_ASSIGNMENT_
Reproduce the stretch of the listing from its start through the line containing "das hyclick®-System geht", both ends included, without any changes. Omit the pictures from your answer.

***** RECORDS SHOWN *****

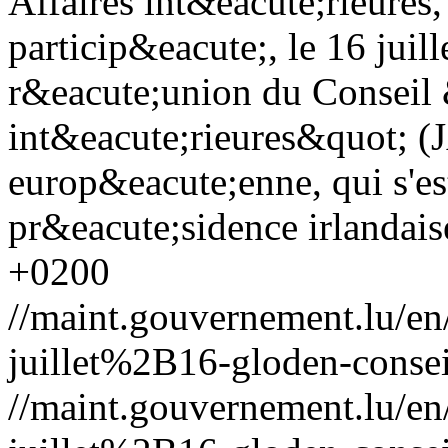
Affaires int&eacute;rieures
particip&eacute;, le 16 juil
r&eacute;union du Conseil &
int&eacute;rieures&quot; (J
europ&eacute;enne, qui s'e
pr&eacute;sidence irlandais
+0200
//maint.gouvernement.lu/
juillet%2B16-gloden-conseil-
//maint.gouvernement.lu/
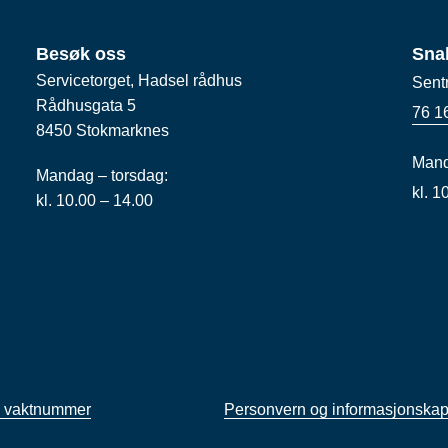
Besøk oss
Sna
Servicetorget, Hadsel rådhus
Sent
Rådhusgata 5
76 1
8450 Stokmarknes
Mand
Mandag – torsdag:
kl. 
kl. 10.00 – 14.00
 vaktnummer
Personvern og informasjonskap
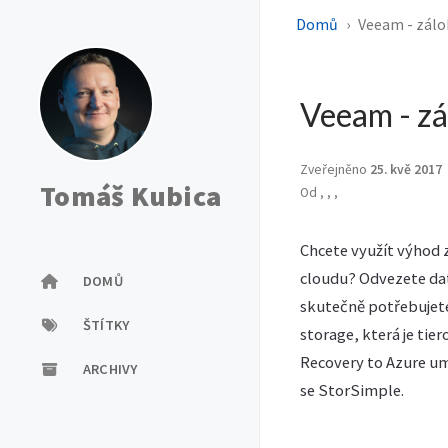
Domů
Veeam - zálo
Veeam - zá
Zveřejněno
25. kvě 2017
Tomáš Kubica
Od
,
,
,
Chcete využít výhod 
cloudu? Odvezete data
DOMŮ
skutečně potřebujete.
ŠTÍTKY
storage, která je tie
Recovery to Azure u
ARCHIVY
se StorSimple.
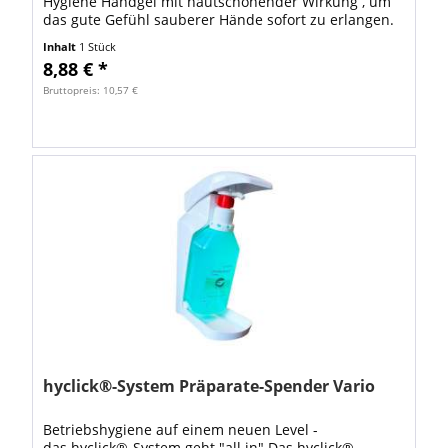
Hygiene Handgel mit hautschonender Wirkung , um
das gute Gefühl sauberer Hände sofort zu erlangen.
Einfacher Klickverschluss (mit nur einer...
Inhalt
1 Stück
8,88 € *
Bruttopreis: 10,57 €
hyclick®-System Präparate-Spender Vario
Betriebshygiene auf einem neuen Level -
das hyclick®-System geht "all in" Das hyclick®-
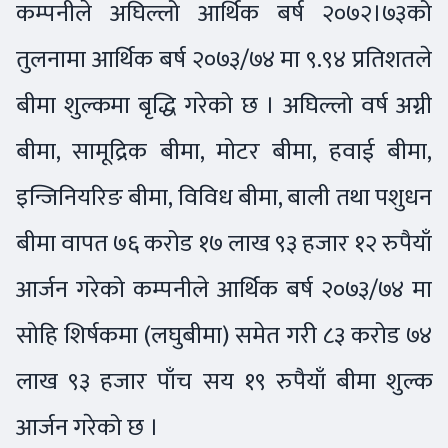
कम्पनीले अघिल्लो आर्थिक बर्ष २०७२।७३को
तुलनामा आर्थिक बर्ष २०७३/७४ मा ९.९४ प्रतिशतले
बीमा शुल्कमा बृद्धि गरेको छ । अघिल्लो वर्ष अग्नी
बीमा, सामूद्रिक बीमा, मोटर बीमा, हवाई बीमा,
इन्जिनियरिङ बीमा, विविध बीमा, बाली तथा पशुधन
बीमा वापत ७६ करोड १७ लाख ९३ हजार १२ रुपैयाँ
आर्जन गरेको कम्पनीले आर्थिक बर्ष २०७३/७४ मा
सोहि शिर्षकमा (लघुबीमा) समेत गरी ८३ करोड ७४
लाख ९३ हजार पाँच सय १९ रुपैयाँ बीमा शुल्क
आर्जन गरेको छ ।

*****

_COMPLETED EXERCISE_
Affaires int&eacute;rieures
particip&eacute;, le 16 juil
r&eacute;union du Conseil &
int&eacute;rieures&quot; (J
europ&eacute;enne, qui s'e
pr&eacute;sidence irlandais
+0200
//maint.gouvernement.lu/
juillet%2B16-gloden-conseil-
//maint.gouvernement.lu/
Besøk oss
Sna
Servicetorget, Hadsel rådhus
Sent
Rådhusgata 5
76 1
8450 Stokmarknes
Mand
Mandag – torsdag:
kl. 
kl. 10.00 – 14.00
 vaktnummer
Personvern og informasjonskap
Domů
Veeam - zálo
Veeam - zá
Zveřejněno
25. kvě 2017
Tomáš Kubica
Od
,
,
,
Chcete využít výhod 
cloudu? Odvezete data
DOMŮ
skutečně potřebujete.
ŠTÍTKY
storage, která je tie
Recovery to Azure u
ARCHIVY
se StorSimple.
Hygiene Handgel mit hautschonender Wirkung , um
das gute Gefühl sauberer Hände sofort zu erlangen.
Einfacher Klickverschluss (mit nur einer...
Inhalt
1 Stück
8,88 € *
Bruttopreis: 10,57 €
hyclick®-System Präparate-Spender Vario
Betriebshygiene auf einem neuen Level -
das hyclick®-System geht "all in" Das hyclick®-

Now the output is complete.